TASK A: Reproduce the records below verbatim, line for line, omitting the picture lines.

Subject to the provisions of the Plan, the Committee may grant shares of Common
Stock subject to forfeiture (“Restricted Stock”) and determine the duration of
the period (the “Restricted Period”) during which, and the conditions under
which, the shares may be forfeited to the Company and the other terms and
conditions of such Awards. Shares of Restricted Stock may not be sold, assigned,
transferred, pledged or otherwise encumbered, except as permitted by the
Committee, during the Restricted Period. Shares of Restricted Stock shall be
evidenced in such manner as the Committee may determine. Any certificates issued
in respect of shares of Restricted Stock shall be registered in the name of the
Participant and unless otherwise determined by the Committee, deposited by the
Participant, together with a stock power endorsed in blank, with the Company. At
the expiration of the Restricted Period, the Company shall deliver such
certificates to the Participant or if the Participant has died, to the
Participant’s Designated Beneficiary. Subject to the provisions of the Plan, the
Committee also may make Awards of shares of Common Stock that are not subject to
restrictions or forfeiture, on such terms and conditions as the Committee may
determine from time to time (“Unrestricted Stock”).

 

8. General Provisions Applicable to Awards.

TASK B: Condense the paragraph on restricted stock that begins "Subject to the provisions of the Plan, the Committee may grant" into a bulleted list that keeps its main facts.

INPUT DATA:
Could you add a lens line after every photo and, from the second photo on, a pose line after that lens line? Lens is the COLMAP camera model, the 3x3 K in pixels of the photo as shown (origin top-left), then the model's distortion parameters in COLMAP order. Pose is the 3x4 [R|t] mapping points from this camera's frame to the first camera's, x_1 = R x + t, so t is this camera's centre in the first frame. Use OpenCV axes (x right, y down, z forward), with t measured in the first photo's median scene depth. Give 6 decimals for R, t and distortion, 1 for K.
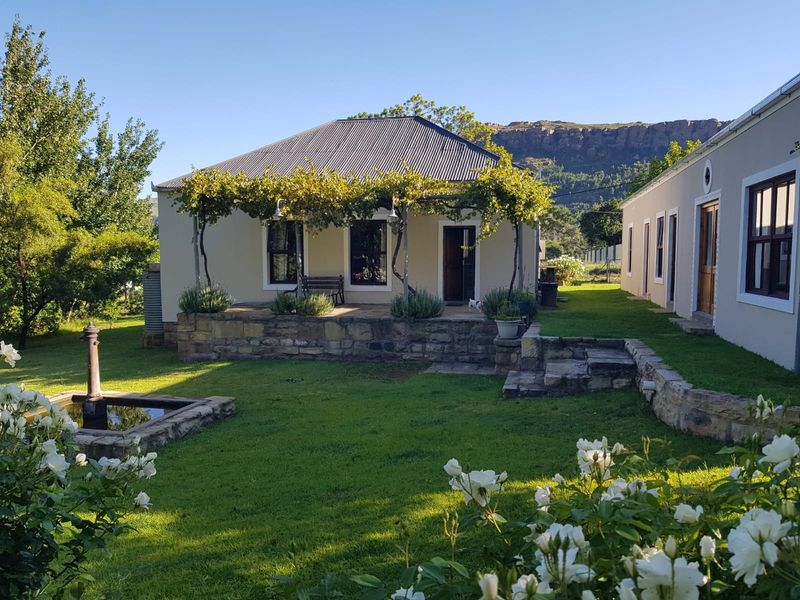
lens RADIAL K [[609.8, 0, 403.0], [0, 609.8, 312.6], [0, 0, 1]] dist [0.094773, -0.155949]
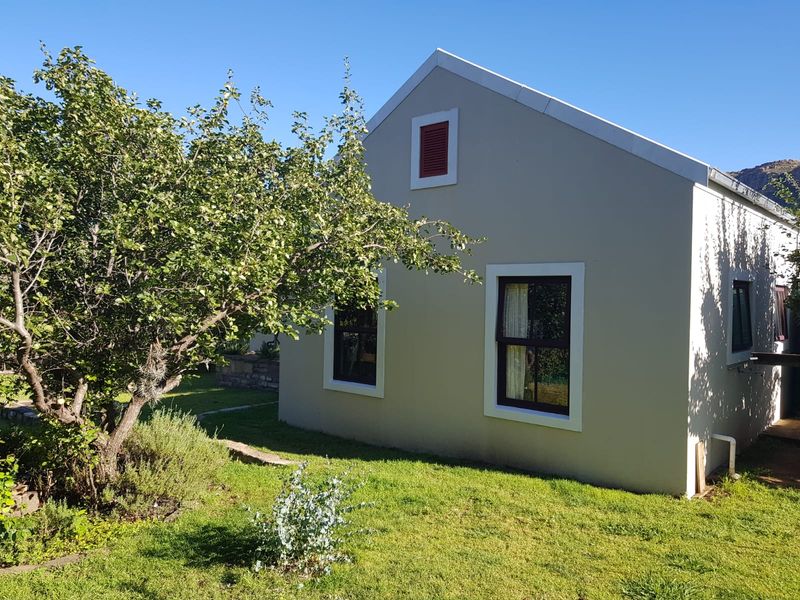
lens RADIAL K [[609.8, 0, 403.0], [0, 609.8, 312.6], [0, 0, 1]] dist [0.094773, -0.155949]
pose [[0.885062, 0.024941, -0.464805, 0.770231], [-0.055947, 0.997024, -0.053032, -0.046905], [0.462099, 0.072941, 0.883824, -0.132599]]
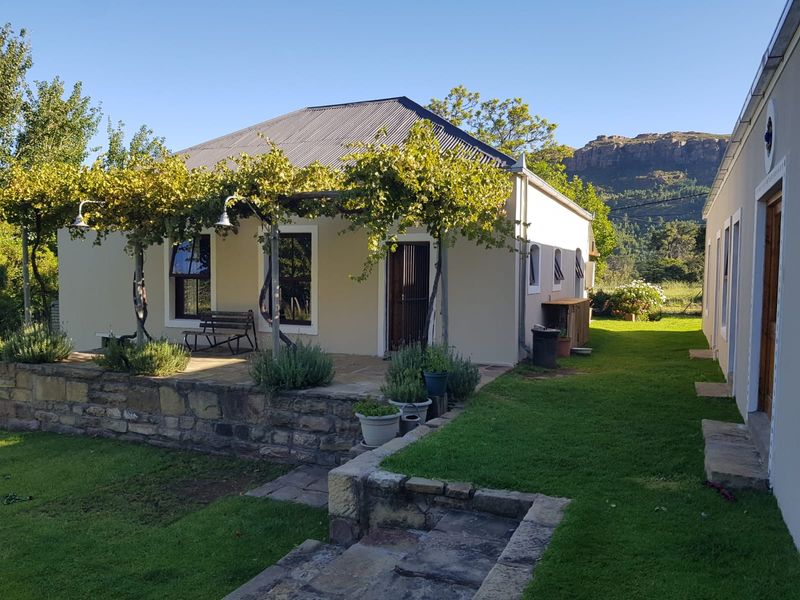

WRITTEN REPLY A:
Could you add a lens line after every photo and, from the second photo on, a pose line after that lens line? Lens is the COLMAP camera model, the 3x3 K in pixels of the photo as shown (origin top-left), then the model's distortion parameters in COLMAP order. Pose is the 3x4 [R|t] mapping points from this camera's frame to the first camera's, x_1 = R x + t, so t is this camera's centre in the first frame. Use OpenCV axes (x right, y down, z forward), with t measured in the first photo's median scene depth. Give 6 decimals for R, t and distortion, 1 for K.
lens RADIAL K [[609.8, 0, 403.0], [0, 609.8, 312.6], [0, 0, 1]] dist [0.094773, -0.155949]
lens RADIAL K [[609.8, 0, 403.0], [0, 609.8, 312.6], [0, 0, 1]] dist [0.094773, -0.155949]
pose [[0.885062, 0.024941, -0.464805, 0.770231], [-0.055947, 0.997024, -0.053032, -0.046905], [0.462099, 0.072941, 0.883824, -0.132599]]

WRITTEN REPLY B:
- The Committee may grant shares of Common Stock subject to forfeiture ("Restricted Stock"). It sets the duration of the "Restricted Period," the conditions of forfeiture to the Company, and the other terms of such Awards.
- During the Restricted Period, the shares may not be sold, assigned, transferred, pledged or otherwise encumbered unless the Committee permits it.
- The Committee determines how the shares are evidenced.
- Any certificates are registered in the Participant's name. Unless the Committee decides otherwise, the Participant deposits them with the Company, together with a stock power endorsed in blank.
- When the Restricted Period expires, the Company delivers the certificates to the Participant, or to the Participant's Designated Beneficiary if the Participant has died.
- The Committee may also award shares of Common Stock free of restrictions or forfeiture ("Unrestricted Stock") on terms it determines from time to time.